- _PROBLEM DETAILS_:
The expected answer is every line of the material that contains the word "lines".

- _INFORMATION SUPPLIED_:
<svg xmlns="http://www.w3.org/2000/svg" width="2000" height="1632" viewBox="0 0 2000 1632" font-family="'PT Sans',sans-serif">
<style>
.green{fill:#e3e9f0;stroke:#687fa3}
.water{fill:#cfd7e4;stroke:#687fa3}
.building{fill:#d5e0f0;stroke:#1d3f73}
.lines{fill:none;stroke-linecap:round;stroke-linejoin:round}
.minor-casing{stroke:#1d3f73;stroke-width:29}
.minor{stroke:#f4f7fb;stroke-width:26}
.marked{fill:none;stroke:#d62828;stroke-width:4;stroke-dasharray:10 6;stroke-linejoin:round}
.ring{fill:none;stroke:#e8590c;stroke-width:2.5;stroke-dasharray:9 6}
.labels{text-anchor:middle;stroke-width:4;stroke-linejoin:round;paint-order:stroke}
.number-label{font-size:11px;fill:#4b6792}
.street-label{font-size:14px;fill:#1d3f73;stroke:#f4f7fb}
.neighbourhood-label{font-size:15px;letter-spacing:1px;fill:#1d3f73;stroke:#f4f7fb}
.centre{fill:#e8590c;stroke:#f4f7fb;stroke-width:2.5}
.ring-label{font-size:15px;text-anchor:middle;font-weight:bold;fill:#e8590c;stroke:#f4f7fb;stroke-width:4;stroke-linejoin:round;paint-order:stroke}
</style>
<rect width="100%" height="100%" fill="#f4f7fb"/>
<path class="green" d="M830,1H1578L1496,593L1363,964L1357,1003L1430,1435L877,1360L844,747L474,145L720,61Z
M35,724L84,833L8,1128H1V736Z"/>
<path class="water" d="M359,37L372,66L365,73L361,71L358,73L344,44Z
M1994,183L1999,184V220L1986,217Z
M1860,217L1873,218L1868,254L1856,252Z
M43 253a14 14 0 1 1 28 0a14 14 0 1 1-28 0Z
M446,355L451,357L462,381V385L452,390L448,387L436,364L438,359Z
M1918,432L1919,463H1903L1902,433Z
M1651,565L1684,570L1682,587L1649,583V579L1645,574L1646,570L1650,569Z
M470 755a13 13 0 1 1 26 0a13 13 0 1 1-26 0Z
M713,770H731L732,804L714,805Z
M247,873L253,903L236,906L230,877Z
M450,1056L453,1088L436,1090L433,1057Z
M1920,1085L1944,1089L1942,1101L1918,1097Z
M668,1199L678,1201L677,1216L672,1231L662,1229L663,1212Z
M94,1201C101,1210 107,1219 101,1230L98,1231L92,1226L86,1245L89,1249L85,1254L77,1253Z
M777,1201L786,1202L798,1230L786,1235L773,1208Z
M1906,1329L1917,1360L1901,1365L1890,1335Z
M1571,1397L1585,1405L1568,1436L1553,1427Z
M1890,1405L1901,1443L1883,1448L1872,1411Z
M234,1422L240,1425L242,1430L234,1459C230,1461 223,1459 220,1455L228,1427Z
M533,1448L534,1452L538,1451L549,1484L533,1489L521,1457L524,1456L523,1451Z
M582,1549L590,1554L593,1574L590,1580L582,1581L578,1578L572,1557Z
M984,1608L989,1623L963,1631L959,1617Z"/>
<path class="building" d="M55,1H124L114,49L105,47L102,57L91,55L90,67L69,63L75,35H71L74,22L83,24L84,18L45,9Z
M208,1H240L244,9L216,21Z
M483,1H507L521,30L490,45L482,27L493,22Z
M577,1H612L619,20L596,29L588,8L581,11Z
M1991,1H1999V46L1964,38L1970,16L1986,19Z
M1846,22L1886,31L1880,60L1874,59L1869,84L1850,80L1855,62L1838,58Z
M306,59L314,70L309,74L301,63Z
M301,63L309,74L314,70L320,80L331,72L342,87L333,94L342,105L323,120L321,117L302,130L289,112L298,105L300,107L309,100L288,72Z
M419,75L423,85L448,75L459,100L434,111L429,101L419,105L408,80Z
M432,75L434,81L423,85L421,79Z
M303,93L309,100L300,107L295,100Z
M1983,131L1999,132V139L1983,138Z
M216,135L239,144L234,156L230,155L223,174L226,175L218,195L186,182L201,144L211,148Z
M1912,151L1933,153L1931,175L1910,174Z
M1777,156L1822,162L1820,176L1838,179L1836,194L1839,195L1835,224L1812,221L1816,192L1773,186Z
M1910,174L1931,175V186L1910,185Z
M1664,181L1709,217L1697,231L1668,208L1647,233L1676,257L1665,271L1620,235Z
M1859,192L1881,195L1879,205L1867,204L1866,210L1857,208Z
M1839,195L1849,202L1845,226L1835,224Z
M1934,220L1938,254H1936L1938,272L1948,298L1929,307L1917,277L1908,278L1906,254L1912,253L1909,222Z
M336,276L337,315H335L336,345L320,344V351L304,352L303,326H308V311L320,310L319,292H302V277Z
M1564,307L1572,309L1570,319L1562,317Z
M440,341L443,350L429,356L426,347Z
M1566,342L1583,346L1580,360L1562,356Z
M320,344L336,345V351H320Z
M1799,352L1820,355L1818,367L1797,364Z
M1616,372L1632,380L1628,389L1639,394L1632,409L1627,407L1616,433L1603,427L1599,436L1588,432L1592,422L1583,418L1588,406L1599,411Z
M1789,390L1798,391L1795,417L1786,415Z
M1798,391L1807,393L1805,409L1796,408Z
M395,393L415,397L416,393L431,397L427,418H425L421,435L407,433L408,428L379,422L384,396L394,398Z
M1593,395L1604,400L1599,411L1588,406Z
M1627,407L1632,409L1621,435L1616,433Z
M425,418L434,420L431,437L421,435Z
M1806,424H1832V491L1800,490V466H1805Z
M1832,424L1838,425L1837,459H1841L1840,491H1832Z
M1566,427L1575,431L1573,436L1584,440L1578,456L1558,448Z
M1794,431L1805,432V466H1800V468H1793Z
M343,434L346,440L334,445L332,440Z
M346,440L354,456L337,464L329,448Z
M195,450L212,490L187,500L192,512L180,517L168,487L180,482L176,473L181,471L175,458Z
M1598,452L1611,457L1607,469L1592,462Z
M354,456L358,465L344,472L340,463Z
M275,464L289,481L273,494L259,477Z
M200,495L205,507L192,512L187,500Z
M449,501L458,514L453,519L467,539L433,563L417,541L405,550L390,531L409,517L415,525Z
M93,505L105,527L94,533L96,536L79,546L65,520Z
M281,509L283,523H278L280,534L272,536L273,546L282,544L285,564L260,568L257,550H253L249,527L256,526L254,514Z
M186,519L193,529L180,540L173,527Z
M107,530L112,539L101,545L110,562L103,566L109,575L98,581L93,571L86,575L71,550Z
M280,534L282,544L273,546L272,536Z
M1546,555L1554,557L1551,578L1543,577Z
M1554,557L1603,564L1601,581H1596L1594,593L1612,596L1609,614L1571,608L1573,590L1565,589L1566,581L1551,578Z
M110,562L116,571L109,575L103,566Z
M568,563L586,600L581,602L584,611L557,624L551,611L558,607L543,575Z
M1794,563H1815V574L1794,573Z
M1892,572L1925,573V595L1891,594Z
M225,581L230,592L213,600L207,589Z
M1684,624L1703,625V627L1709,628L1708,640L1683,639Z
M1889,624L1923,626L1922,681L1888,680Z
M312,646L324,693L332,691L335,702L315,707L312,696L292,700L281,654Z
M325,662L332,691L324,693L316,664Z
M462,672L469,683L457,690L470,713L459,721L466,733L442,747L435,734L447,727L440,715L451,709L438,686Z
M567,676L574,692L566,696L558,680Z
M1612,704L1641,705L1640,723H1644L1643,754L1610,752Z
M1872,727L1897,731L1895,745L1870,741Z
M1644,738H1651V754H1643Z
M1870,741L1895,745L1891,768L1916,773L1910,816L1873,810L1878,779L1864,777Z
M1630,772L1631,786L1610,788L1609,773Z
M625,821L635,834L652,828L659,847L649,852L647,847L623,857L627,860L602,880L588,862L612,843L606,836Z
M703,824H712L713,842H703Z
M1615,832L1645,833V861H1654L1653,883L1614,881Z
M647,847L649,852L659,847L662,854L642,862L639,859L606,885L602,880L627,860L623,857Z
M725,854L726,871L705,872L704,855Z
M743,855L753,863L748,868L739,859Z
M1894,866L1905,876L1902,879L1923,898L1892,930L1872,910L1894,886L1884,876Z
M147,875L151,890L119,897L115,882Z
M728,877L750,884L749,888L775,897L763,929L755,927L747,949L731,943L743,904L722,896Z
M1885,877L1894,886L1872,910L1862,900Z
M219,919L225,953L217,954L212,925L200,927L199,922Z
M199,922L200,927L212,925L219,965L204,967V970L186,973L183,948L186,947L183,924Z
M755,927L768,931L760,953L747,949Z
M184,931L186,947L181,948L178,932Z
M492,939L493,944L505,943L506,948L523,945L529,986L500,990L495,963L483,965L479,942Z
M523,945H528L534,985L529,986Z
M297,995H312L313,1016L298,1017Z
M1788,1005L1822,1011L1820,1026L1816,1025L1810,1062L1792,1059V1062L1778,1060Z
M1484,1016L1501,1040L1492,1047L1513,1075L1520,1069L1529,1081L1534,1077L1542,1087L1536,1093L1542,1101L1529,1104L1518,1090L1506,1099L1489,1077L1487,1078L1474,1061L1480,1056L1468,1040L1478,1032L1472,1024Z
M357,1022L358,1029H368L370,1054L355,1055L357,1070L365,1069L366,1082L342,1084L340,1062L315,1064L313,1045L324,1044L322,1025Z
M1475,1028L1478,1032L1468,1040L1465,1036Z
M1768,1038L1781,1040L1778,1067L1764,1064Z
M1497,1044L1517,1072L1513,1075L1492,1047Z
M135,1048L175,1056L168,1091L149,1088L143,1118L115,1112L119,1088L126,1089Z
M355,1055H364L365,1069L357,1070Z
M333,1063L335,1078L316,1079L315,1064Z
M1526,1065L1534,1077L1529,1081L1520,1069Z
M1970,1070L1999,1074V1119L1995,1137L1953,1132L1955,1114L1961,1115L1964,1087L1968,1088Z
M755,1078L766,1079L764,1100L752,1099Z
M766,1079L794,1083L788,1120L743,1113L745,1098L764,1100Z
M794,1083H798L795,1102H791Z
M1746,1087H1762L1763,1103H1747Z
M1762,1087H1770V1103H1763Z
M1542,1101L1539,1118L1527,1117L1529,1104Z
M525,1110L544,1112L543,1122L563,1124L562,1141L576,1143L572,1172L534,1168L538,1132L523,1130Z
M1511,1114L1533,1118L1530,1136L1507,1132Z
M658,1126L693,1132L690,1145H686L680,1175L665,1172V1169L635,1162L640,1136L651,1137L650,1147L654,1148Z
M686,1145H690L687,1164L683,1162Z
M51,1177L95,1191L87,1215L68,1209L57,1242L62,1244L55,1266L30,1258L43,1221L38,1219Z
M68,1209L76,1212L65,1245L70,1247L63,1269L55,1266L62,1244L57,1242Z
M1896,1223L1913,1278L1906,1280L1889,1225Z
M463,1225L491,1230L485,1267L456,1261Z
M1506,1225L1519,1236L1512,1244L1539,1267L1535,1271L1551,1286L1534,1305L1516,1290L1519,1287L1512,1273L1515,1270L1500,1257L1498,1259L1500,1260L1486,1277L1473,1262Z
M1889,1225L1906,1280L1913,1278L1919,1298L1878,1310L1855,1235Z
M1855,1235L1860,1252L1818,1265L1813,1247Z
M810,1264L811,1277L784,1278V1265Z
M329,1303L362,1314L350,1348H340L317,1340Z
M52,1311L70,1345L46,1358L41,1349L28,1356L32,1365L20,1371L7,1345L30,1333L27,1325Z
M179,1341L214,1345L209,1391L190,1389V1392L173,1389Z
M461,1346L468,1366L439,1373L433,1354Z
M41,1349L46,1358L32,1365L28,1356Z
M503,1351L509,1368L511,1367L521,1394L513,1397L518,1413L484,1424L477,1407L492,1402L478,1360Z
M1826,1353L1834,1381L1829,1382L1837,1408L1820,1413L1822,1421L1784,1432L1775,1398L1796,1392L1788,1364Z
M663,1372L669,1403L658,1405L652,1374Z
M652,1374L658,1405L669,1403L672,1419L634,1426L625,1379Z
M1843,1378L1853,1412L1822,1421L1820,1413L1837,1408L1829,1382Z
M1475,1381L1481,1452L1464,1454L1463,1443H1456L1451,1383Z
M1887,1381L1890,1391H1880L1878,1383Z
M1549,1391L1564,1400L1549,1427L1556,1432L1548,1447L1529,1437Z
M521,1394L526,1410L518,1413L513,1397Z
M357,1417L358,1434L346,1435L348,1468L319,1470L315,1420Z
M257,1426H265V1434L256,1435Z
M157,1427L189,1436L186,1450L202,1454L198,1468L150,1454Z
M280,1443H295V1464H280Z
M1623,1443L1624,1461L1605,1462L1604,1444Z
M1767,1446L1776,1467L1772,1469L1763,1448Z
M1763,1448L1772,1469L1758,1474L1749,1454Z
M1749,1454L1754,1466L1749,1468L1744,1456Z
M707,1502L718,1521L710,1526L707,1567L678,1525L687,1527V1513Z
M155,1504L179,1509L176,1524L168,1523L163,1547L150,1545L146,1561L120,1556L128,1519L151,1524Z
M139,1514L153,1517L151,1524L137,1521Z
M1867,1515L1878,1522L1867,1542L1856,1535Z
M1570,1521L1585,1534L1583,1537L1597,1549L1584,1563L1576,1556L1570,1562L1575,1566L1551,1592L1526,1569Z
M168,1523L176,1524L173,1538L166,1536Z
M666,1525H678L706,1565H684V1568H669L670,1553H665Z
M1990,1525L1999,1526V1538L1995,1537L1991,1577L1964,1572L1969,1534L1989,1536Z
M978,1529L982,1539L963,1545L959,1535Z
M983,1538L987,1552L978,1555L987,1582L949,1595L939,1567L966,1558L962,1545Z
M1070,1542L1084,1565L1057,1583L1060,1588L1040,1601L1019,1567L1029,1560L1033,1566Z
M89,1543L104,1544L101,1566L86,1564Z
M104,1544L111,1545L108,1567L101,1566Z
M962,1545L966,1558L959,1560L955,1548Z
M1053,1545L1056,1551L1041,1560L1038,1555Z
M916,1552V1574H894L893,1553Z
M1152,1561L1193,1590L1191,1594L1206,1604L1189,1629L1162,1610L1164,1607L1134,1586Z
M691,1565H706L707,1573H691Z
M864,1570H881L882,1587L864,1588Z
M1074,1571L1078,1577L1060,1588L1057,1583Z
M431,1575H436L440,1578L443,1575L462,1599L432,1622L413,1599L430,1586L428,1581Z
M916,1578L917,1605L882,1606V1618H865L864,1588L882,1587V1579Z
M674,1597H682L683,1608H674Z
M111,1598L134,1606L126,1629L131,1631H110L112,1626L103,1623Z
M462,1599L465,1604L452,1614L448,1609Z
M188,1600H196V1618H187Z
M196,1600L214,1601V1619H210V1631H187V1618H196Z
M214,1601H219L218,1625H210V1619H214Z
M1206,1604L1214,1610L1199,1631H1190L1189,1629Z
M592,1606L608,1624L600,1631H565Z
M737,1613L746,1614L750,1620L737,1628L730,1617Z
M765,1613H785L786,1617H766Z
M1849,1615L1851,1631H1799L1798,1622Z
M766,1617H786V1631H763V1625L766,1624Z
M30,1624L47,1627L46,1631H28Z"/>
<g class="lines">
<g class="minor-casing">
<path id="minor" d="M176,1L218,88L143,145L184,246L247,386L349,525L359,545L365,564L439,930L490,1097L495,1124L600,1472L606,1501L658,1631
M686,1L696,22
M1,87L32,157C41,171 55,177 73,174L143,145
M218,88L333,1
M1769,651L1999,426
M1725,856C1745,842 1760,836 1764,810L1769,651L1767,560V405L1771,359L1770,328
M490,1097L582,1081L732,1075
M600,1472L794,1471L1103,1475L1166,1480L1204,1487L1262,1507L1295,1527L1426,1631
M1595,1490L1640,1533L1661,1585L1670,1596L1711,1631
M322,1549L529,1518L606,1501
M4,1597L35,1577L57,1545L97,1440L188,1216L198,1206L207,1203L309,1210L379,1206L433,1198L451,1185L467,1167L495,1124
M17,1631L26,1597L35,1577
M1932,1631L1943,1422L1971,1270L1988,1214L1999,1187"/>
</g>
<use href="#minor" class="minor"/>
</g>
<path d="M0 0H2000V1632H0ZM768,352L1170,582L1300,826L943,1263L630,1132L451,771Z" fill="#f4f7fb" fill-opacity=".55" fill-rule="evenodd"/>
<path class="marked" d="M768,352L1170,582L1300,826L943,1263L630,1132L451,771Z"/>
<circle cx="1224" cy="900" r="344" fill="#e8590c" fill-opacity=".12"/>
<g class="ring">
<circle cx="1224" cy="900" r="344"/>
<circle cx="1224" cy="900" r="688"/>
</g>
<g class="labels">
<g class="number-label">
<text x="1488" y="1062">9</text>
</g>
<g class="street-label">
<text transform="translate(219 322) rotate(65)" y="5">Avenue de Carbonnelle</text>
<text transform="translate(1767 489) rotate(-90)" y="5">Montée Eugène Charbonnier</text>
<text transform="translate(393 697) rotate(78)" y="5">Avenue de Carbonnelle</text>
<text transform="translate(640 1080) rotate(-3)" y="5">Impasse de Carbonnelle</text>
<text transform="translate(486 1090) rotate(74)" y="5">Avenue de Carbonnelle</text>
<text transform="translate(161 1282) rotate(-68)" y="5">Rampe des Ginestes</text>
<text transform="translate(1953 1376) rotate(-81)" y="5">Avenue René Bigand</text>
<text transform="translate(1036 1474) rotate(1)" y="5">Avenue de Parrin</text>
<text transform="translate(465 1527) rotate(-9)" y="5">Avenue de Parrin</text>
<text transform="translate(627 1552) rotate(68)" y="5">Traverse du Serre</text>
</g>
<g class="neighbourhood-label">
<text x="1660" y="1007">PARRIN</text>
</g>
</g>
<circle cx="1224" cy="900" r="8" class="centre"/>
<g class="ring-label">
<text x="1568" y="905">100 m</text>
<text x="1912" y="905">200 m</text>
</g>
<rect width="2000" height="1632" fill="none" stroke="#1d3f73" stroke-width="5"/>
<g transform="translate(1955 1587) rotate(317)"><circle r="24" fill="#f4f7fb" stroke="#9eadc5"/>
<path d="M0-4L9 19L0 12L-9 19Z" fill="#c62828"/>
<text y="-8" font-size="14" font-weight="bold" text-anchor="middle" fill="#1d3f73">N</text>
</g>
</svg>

- _ANSWER BELOW_:
.lines{fill:none;stroke-linecap:round;stroke-linejoin:round}
<g class="lines">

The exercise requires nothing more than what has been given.